County officials and Holmes said ultimately, permanent housing is the best solution. Replicating projects like The Palms can help, they said.

“We have all this money to put people into housing, but we just don’t have the units,” Holmes said.

Holmes referenced a problem many low-income people in Sonoma County are facing. After waiting on the Section 8 housing list for years before qualifying for a voucher, tenants have a difficult time finding a landlord to accept them, and increasingly, voucher holders are being skipped over for people who can afford to pay above the market rate in rent, Holmes said.

Housing and services for tenants at The Palms Inn is expected to cost $1.9 million annually, with most of the funding - $1.7 million - from state and federal housing subsidies.

Backed by the Board of Supervisors, the transformation of The Palms Motel into housing for homeless people has been fast-tracked since it began in October.

The Santa Rosa Avenue motel’s owner, Akash Kalia, purchased property in 2012 from his parents, who were struggling financially. He said money from the settlement of a personal injury lawsuit - he’d been hit in the eye with a paintball when he was 12 - made it possible.

Kalia was running the motel as a regular business for three years when he was approached with an idea: Turning the motel into permanent housing, and accepting federal low-income housing vouchers in exchange.

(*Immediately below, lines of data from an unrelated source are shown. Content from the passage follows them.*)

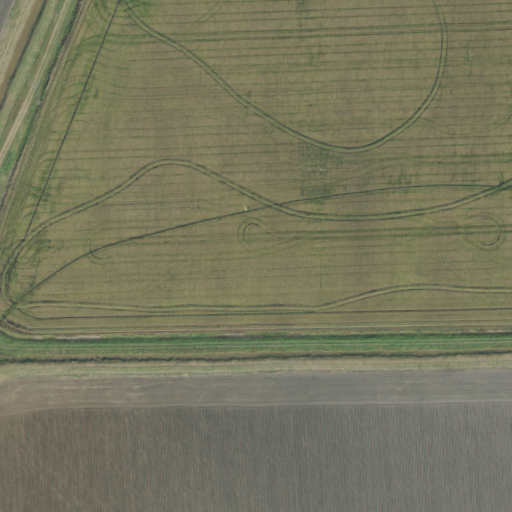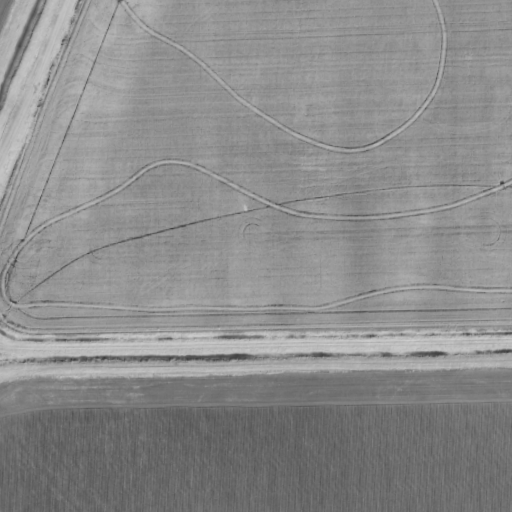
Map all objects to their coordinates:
road: (36, 84)
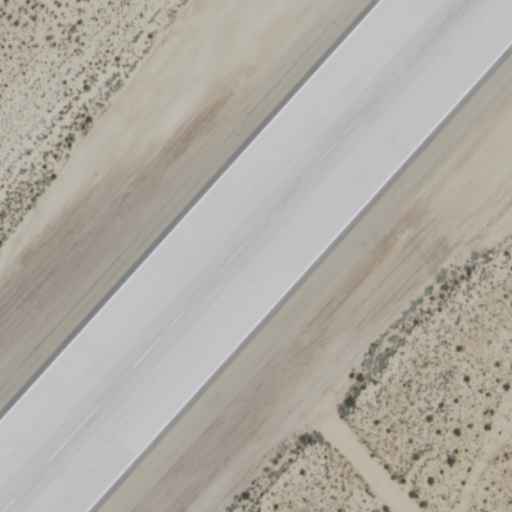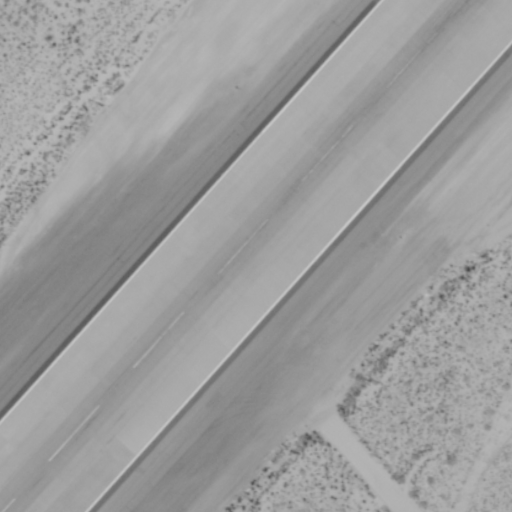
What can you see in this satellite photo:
airport runway: (232, 256)
airport: (256, 256)
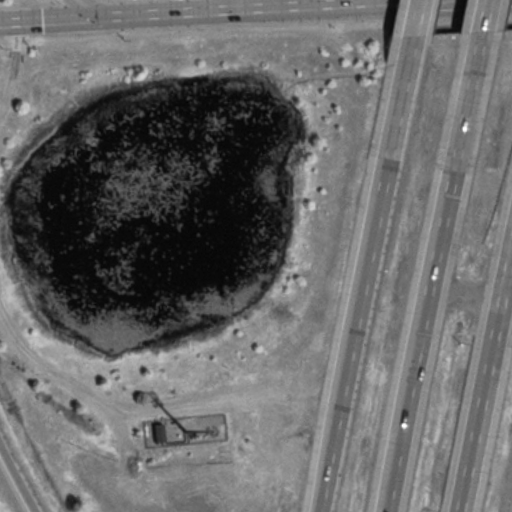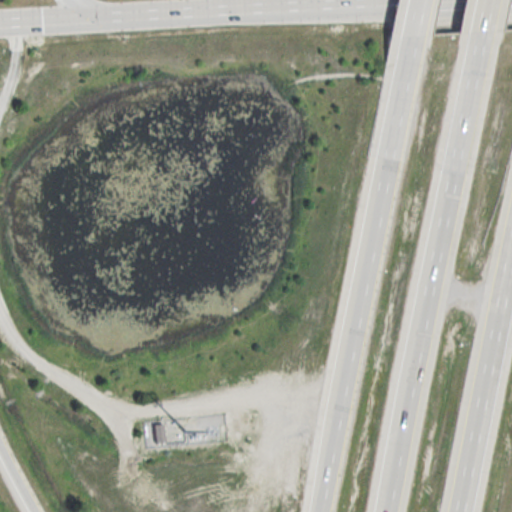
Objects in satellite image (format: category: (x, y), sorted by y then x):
road: (401, 0)
road: (417, 0)
road: (375, 2)
road: (80, 9)
road: (179, 13)
road: (416, 17)
traffic signals: (89, 19)
road: (482, 21)
road: (13, 66)
road: (397, 113)
road: (430, 277)
road: (465, 295)
road: (348, 351)
road: (485, 382)
road: (122, 409)
building: (158, 429)
road: (124, 433)
road: (15, 479)
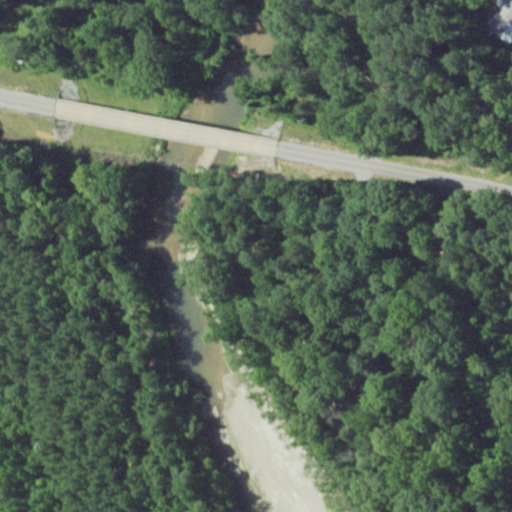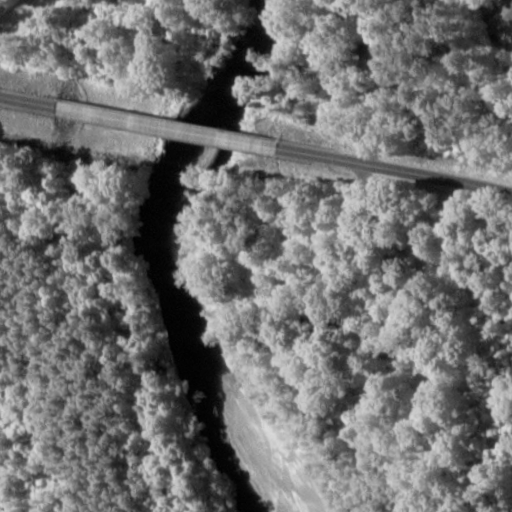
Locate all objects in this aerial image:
building: (506, 19)
road: (308, 95)
road: (255, 188)
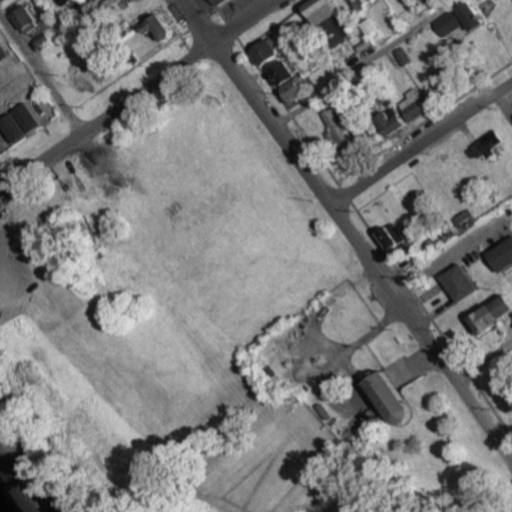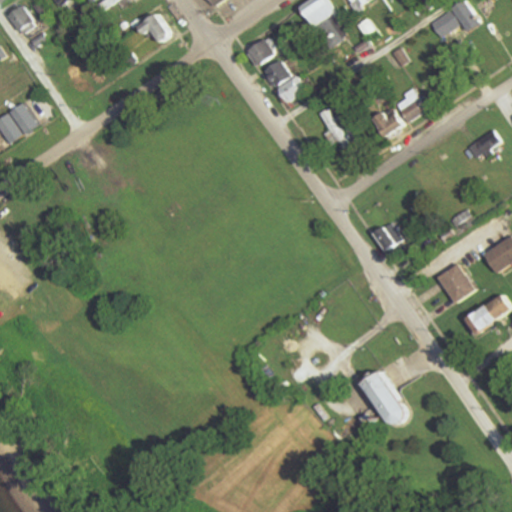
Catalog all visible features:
building: (216, 1)
building: (62, 2)
building: (216, 2)
building: (361, 3)
road: (9, 5)
road: (220, 7)
road: (1, 10)
road: (217, 10)
building: (318, 10)
building: (458, 18)
building: (24, 19)
road: (199, 22)
road: (278, 24)
building: (156, 26)
building: (368, 26)
road: (177, 29)
road: (232, 29)
building: (333, 31)
building: (264, 50)
road: (367, 63)
road: (139, 64)
road: (41, 73)
building: (279, 73)
building: (293, 88)
road: (136, 94)
road: (259, 102)
building: (413, 105)
road: (288, 111)
building: (389, 121)
road: (424, 121)
building: (335, 131)
road: (421, 142)
building: (490, 143)
road: (345, 193)
building: (389, 235)
building: (502, 255)
road: (446, 258)
building: (459, 283)
building: (490, 313)
road: (432, 319)
road: (422, 332)
building: (386, 399)
road: (508, 449)
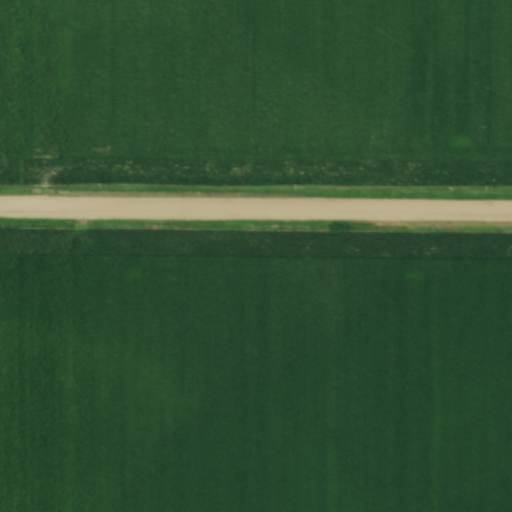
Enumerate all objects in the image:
road: (256, 210)
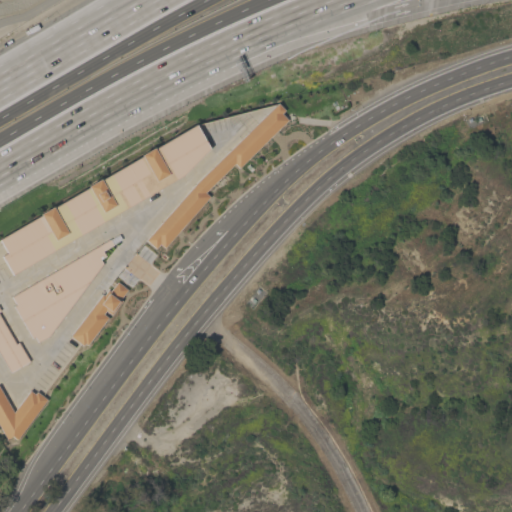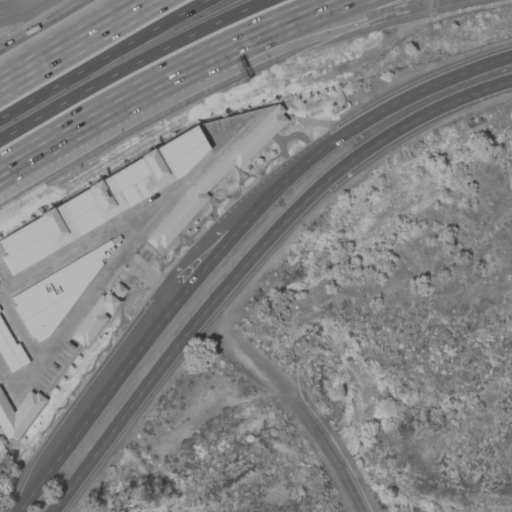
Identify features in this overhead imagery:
road: (28, 14)
road: (62, 43)
road: (83, 47)
road: (100, 55)
road: (129, 67)
road: (225, 67)
road: (162, 78)
road: (359, 125)
building: (101, 199)
building: (62, 224)
road: (248, 257)
road: (198, 261)
road: (111, 268)
road: (147, 274)
building: (54, 292)
building: (55, 293)
building: (10, 349)
park: (355, 356)
road: (86, 402)
road: (291, 403)
building: (18, 413)
building: (18, 414)
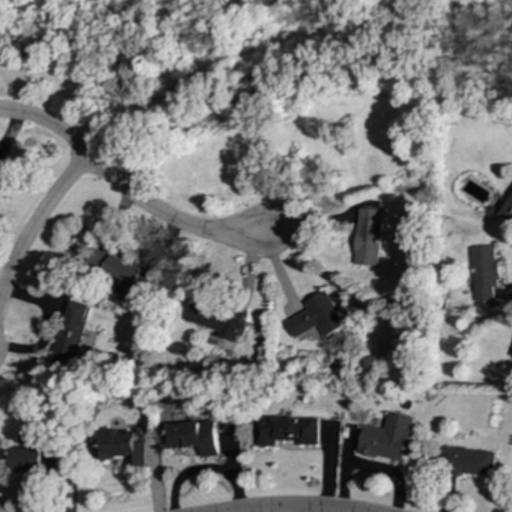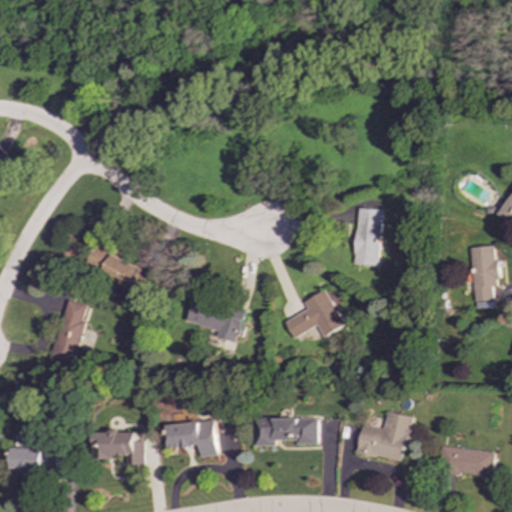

“We’ve seen this in San Francisco and a few other places, but never done this in Sonoma County before,” said Kim Valadez, who runs the Santa Rosa veterans housing voucher program for the Department of Veterans Affairs. “We just don’t have those single-room-occupancy type buildings here, yet we had all these veterans with vouchers in their hands, so we knew we had to do something.”

The site, on the southern stretch of Santa Rosa Avenue near the intersection of Todd Road, will house 60 veterans and 44 chronically homeless people. The project has been slightly delayed due to staffing needs, but organizers said they expect it to open up to tenants by the end of January.

When it opens, nurses, peer support counselors and social workers will provide on-site services, including some medical and mental health care, counseling and more.

Catholic Charities and the VA have partnered to run the program.

Hill also recently got a job driving a mobile shower trailer and restroom for homeless people, a service approved and funded by the Santa Rosa City Council in November.

“Now I have a job, I’ll be able to sleep in my own bed and I’ll be able to cook a hot meal,” Hill said. “Life is going to get easier for me and for some other people. That’s going to help tremendously - nobody wants to be out here.”